[Selected passage — start]

What Is a Data Product Owner? Responsibilities, Challenges and Best Practices

Thorben Louw

Data/Machine Learning Engineer
Data

January 21, 2025

What is a Data Product Owner? Responsibilities, challenges and best practices

How might a Product Owner who suddenly finds themselves owning a “data product” translate their existing product skills to data?

 

Many organisations now prefer product-based development (as opposed to project-based development) as a way to structure and deliver initiatives within their organisations. This usually means:

  • Having a long-term vision and an ongoing lifecycle for a product, rather than short-lived, tightly-scoped projects
  • A strong sense of ownership (i.e. a “Data Product Owner”) and ongoing business value that the product delivers
  • A user-centric focus that informs the prioritised iterative delivery of features, as opposed to having a sense of everything that must happen for a project to be “done”

[Selected passage — finish]

Your goal ▸
Extract the stretch of the data product owner article from "Thorben Louw" to "skills to data?", reproducing it word for word.

[Dataset entries — start]

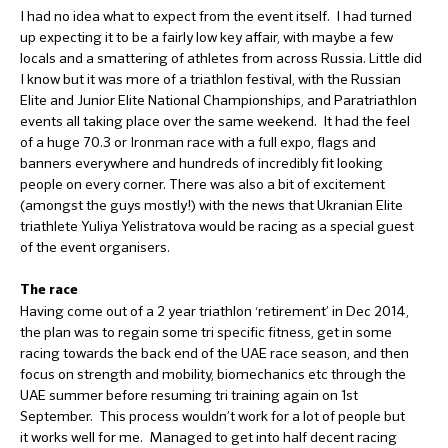
I had no idea what to expect from the event itself. I had turned
up expecting it to be a fairly low key affair, with maybe a few
locals and a smattering of athletes from across Russia. Little did
I know but it was more of a triathlon festival, with the Russian
Elite and Junior Elite National Championships, and Paratriathlon
events all taking place over the same weekend. It had the feel
of a huge 70.3 or Ironman race with a full expo, flags and
banners everywhere and hundreds of incredibly fit looking
people on every corner. There was also a bit of excitement
(amongst the guys mostly!) with the news that Ukranian Elite
triathlete Yuliya Yelistratova would be racing as a special guest
of the event organisers.
The race
Having come out of a 2 year triathlon ‘retirement’ in Dec 2014,
the plan was to regain some tri specific fitness, get in some
racing towards the back end of the UAE race season, and then
focus on strength and mobility, biomechanics etc through the
UAE summer before resuming tri training again on 1st
September. This process wouldn’t work for a lot of people but
it works well for me. Managed to get into half decent racing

[Dataset entries — finish]

Output of the task ▸
Thorben Louw

Data/Machine Learning Engineer
Data

January 21, 2025

What is a Data Product Owner? Responsibilities, challenges and best practices

How might a Product Owner who suddenly finds themselves owning a “data product” translate their existing product skills to data?